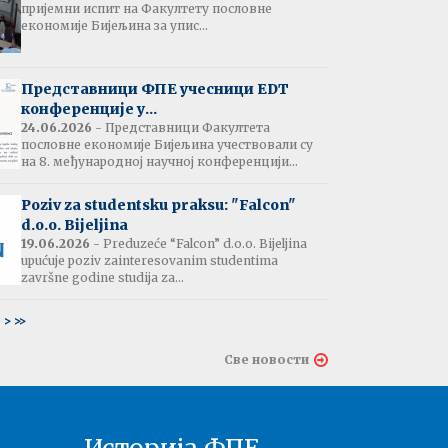
пријемни испит на Факултету пословне
јештење:
економије Бијељина за упис...
вање потврда
е љетне паузе
7.07.2026
Представници ФПЕ учесници EDT
конференције у...
24.06.2026
- Представници Факултета
пословне економије Бијељина учествовали су
тати испита:
на 8. међународној научној конференцији...
тарна економија
ина - 06.07.2026
Poziv za studentsku praksu: "Falcon"
d.o.o. Bijeljina
тати испита и
19.06.2026
- Preduzeće “Falcon” d.o.o. Bijeljina
ин усменог испита:
upućuje poziv zainteresovanim studentima
ски језик 2
završne godine studija za...
ина - 03.07.2026
6
>
>>
тати испита и
Све новости
ин усменог испита:
ски језик 1
на - 03.07.2026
══════════
**INSTRUCTIONS TO FOLLOW**. Keeping the pictures out, print the entries above exactly as written.

**EXERCISE ANSWER**.
пријемни испит на Факултету пословне
јештење:
економије Бијељина за упис...
вање потврда
е љетне паузе
7.07.2026
Представници ФПЕ учесници EDT
конференције у...
24.06.2026
- Представници Факултета
пословне економије Бијељина учествовали су
тати испита:
на 8. међународној научној конференцији...
тарна економија
ина - 06.07.2026
Poziv za studentsku praksu: "Falcon"
d.o.o. Bijeljina
тати испита и
19.06.2026
- Preduzeće “Falcon” d.o.o. Bijeljina
ин усменог испита:
upućuje poziv zainteresovanim studentima
ски језик 2
završne godine studija za...
ина - 03.07.2026
6
>
>>
тати испита и
Све новости
ин усменог испита:
ски језик 1
на - 03.07.2026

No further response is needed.